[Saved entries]
· · · · · · ·
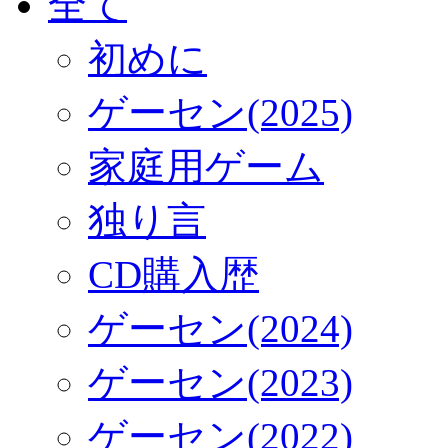
全て
初めに
ゲーセン(2025)
家庭用ゲーム
独り言
CD購入歴
ゲーセン(2024)
ゲーセン(2023)
ゲーセン(2022)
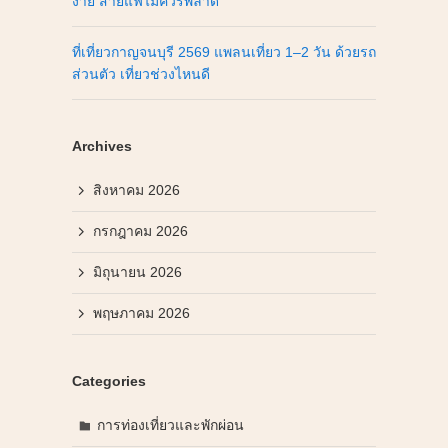
ง่าย สายแฟไม่ควรพลาด
ที่เที่ยวกาญจนบุรี 2569 แพลนเที่ยว 1–2 วัน ด้วยรถ
ส่วนตัว เที่ยวช่วงไหนดี
Archives
สิงหาคม 2026
กรกฎาคม 2026
มิถุนายน 2026
พฤษภาคม 2026
Categories
การท่องเที่ยวและพักผ่อน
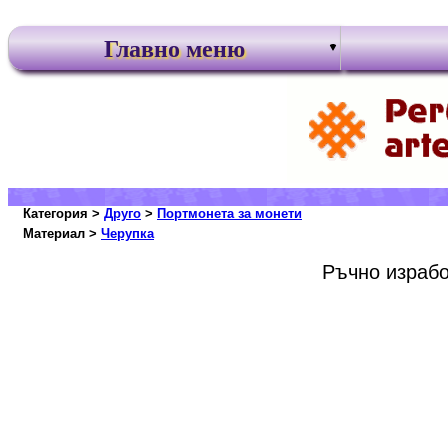
Главно меню
Категория >
Друго
>
Портмонета за монети
Материал >
Черупка
Ръчно израбо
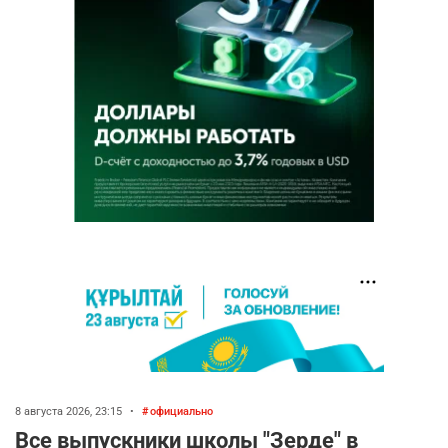
8 августа 2026, 23:15
•
официально
Все выпускники школы "Зерде" в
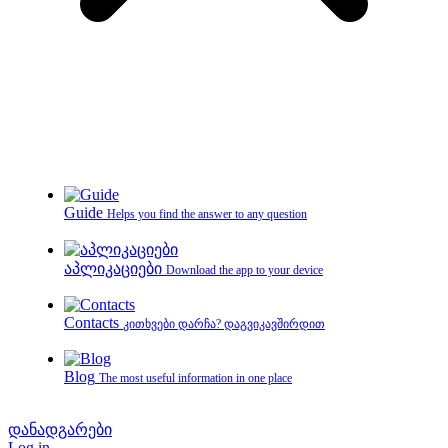
Guide
Helps you find the answer to any question
აპლიკაციები
Download the app to your device
Contacts
კითხვები დარჩა? დაგვიკავშირდით
Blog
The most useful information in one place
დანადგარები
Log in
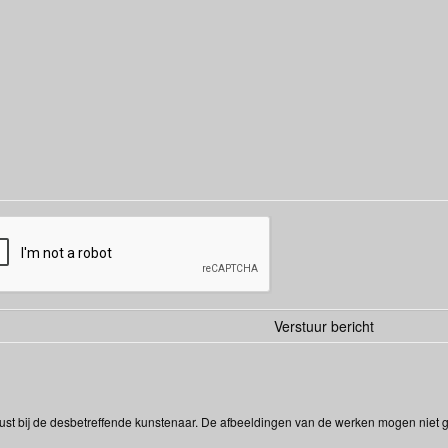
ust bij de desbetreffende kunstenaar. De afbeeldingen van de werken mogen niet ge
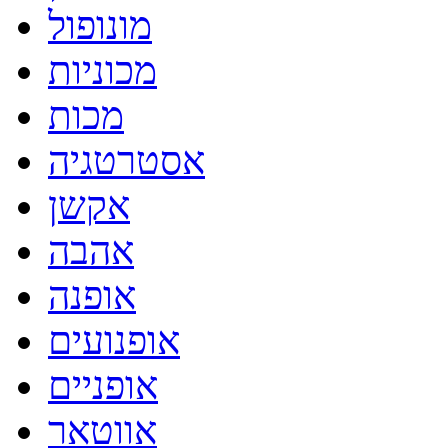
מונופול
מכוניות
מכות
אסטרטגיה
אקשן
אהבה
אופנה
אופנועים
אופניים
אווטאר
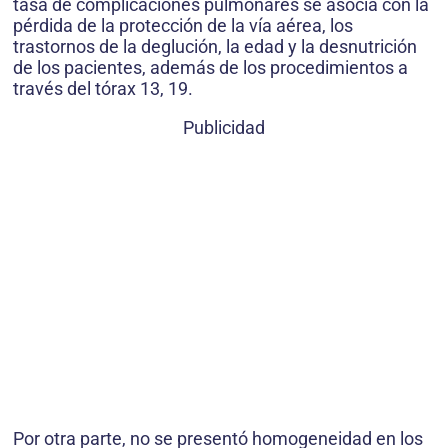
tasa de complicaciones pulmonares se asocia con la
pérdida de la protección de la vía aérea, los
trastornos de la deglución, la edad y la desnutrición
de los pacientes, además de los procedimientos a
través del tórax 13, 19.
Publicidad
Por otra parte, no se presentó homogeneidad en los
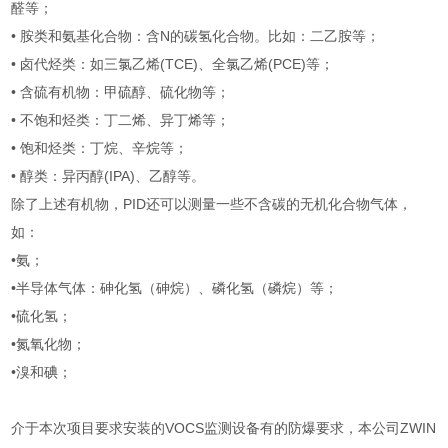
醛等；
• 胺类和氨基化合物：含N的碳氢化合物。比如：二乙胺等；
• 卤代烃类：如三氯乙烯(TCE)、全氯乙烯(PCE)等；
• 含硫有机物：甲硫醇、硫化物等；
• 不饱和烃类：丁二烯、异丁烯等；
• 饱和烃类：丁烷、辛烷等；
• 醇类：异丙醇(IPA)、乙醇等。
除了上述有机物，PID还可以测量一些不含碳的无机化合物气体，
如：
•氨；
•半导体气体：砷化氢（砷烷）、磷化氢（磷烷）等；
•硫化氢；
•氮氧化物；
•溴和碘；
介于本次项目要求安装的VOCS监测设备有的防爆要求，本公司ZWIN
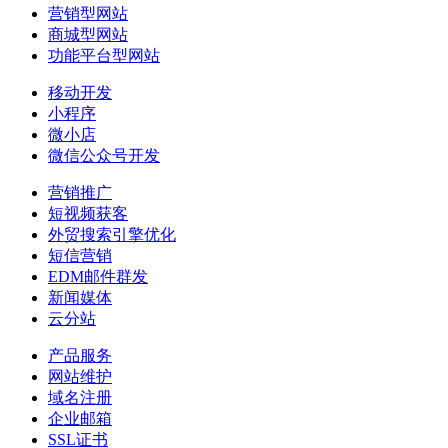
营销型网站
商城型网站
功能平台型网站
移动开发
小程序
微小店
微信公众号开发
营销推广
短视频获客
外贸搜索引擎优化
短信营销
EDM邮件群发
新闻媒体
云分站
产品服务
网站维护
域名注册
企业邮箱
SSL证书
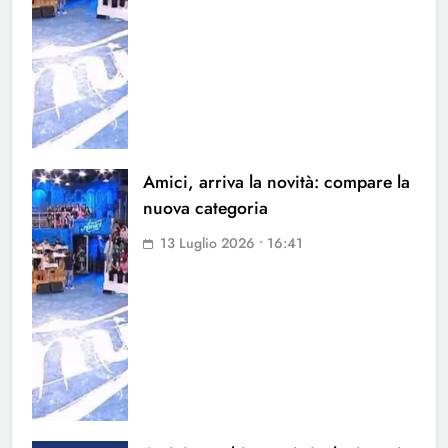
Amici, arriva la novità: compare la
nuova categoria
13 Luglio 2026 • 16:41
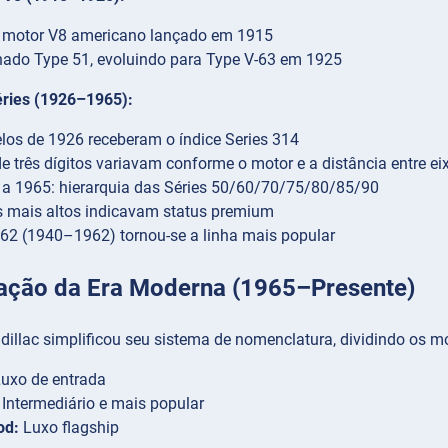
o motor V8 americano lançado em 1915
ado Type 51, evoluindo para Type V-63 em 1925
éries (1926–1965):
os de 1926 receberam o índice Series 314
de três dígitos variavam conforme o motor e a distância entre 
a 1965: hierarquia das Séries 50/60/70/75/80/85/90
 mais altos indicavam status premium
 62 (1940–1962) tornou-se a linha mais popular
cação da Era Moderna (1965–Presente)
illac simplificou seu sistema de nomenclatura, dividindo os mo
uxo de entrada
Intermediário e mais popular
od:
Luxo flagship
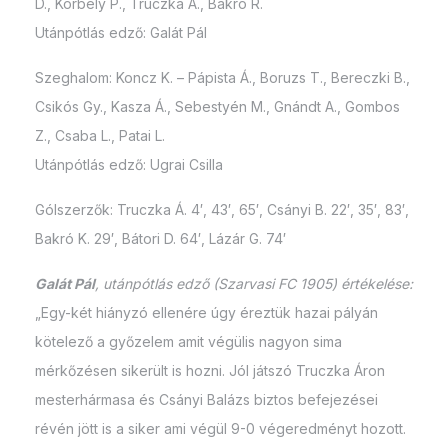
D., Korbely P., Truczka Á., Bakró R.
Utánpótlás edző: Galát Pál
Szeghalom: Koncz K. – Pápista Á., Boruzs T., Bereczki B.,
Csikós Gy., Kasza Á., Sebestyén M., Gnándt A., Gombos
Z., Csaba L., Patai L.
Utánpótlás edző: Ugrai Csilla
Gólszerzők: Truczka Á. 4′, 43′, 65′, Csányi B. 22′, 35′, 83′,
Bakró K. 29′, Bátori D. 64′, Lázár G. 74′
Galát Pál
, utánpótlás edző (Szarvasi FC 1905) értékelése:
„Egy-két hiányzó ellenére úgy éreztük hazai pályán
kötelező a győzelem amit végülis nagyon sima
mérkőzésen sikerült is hozni. Jól játszó Truczka Áron
mesterhármasa és Csányi Balázs biztos befejezései
révén jött is a siker ami végül 9-0 végeredményt hozott.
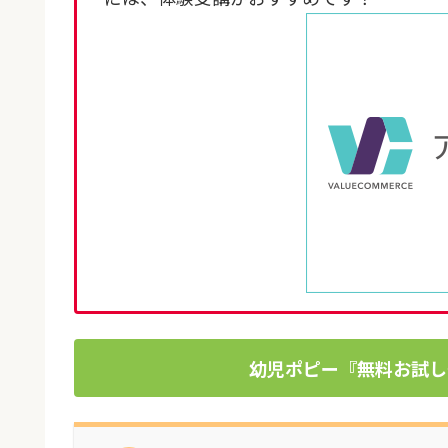
幼児ポピー『無料お試し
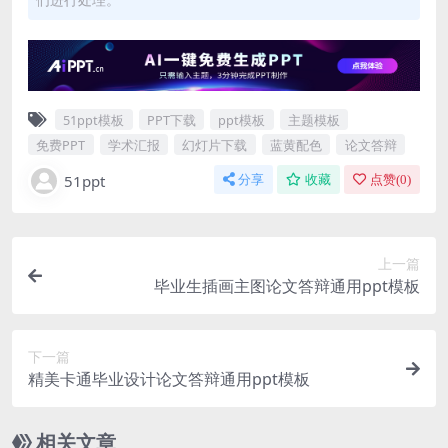
51ppt模板
PPT下载
ppt模板
主题模板
免费PPT
学术汇报
幻灯片下载
蓝黄配色
论文答辩
51ppt
分享
收藏
点赞(
0
)
上一篇
毕业生插画主图论文答辩通用ppt模板
下一篇
精美卡通毕业设计论文答辩通用ppt模板
相关文章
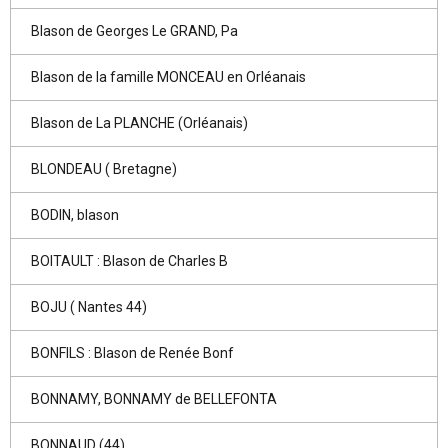
Blason de Georges Le GRAND, Pa
Blason de la famille MONCEAU en Orléanais
Blason de La PLANCHE (Orléanais)
BLONDEAU ( Bretagne)
BODIN, blason
BOITAULT : Blason de Charles B
BOJU ( Nantes 44)
BONFILS : Blason de Renée Bonf
BONNAMY, BONNAMY de BELLEFONTA
BONNAUD (44)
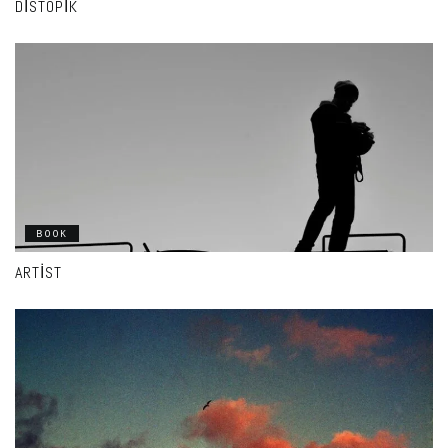
DISTOPIK
BOOK
ARTIST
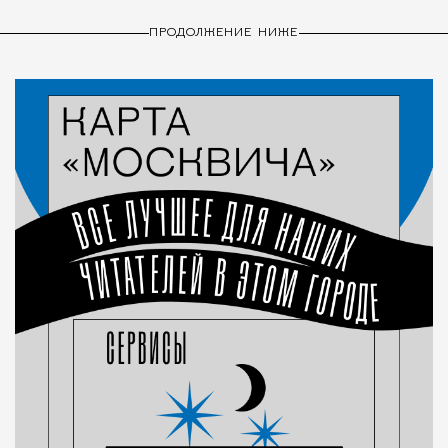
ПРОДОЛЖЕНИЕ НИЖЕ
· · · · · · ·
* **Job item**
Give back, exactly and with nothing added, the lines from the line with "Gólszerzők: Truczka Á." through the final line of the data, both included; leave pictures out.

* **Response for this exercise**
Gólszerzők: Truczka Á. 4′, 43′, 65′, Csányi B. 22′, 35′, 83′,
Bakró K. 29′, Bátori D. 64′, Lázár G. 74′
Galát Pál
, utánpótlás edző (Szarvasi FC 1905) értékelése:
„Egy-két hiányzó ellenére úgy éreztük hazai pályán
kötelező a győzelem amit végülis nagyon sima
mérkőzésen sikerült is hozni. Jól játszó Truczka Áron
mesterhármasa és Csányi Balázs biztos befejezései
révén jött is a siker ami végül 9-0 végeredményt hozott.
幼児ポピー『無料お試し
51ppt模板
PPT下载
ppt模板
主题模板
免费PPT
学术汇报
幻灯片下载
蓝黄配色
论文答辩
51ppt
分享
收藏
点赞(
0
)
上一篇
毕业生插画主图论文答辩通用ppt模板
下一篇
精美卡通毕业设计论文答辩通用ppt模板
相关文章
Blason de Georges Le GRAND, Pa
Blason de la famille MONCEAU en Orléanais
Blason de La PLANCHE (Orléanais)
BLONDEAU ( Bretagne)
BODIN, blason
BOITAULT : Blason de Charles B
BOJU ( Nantes 44)
BONFILS : Blason de Renée Bonf
BONNAMY, BONNAMY de BELLEFONTA
BONNAUD (44)
DISTOPIK
BOOK
ARTIST
ПРОДОЛЖЕНИЕ НИЖЕ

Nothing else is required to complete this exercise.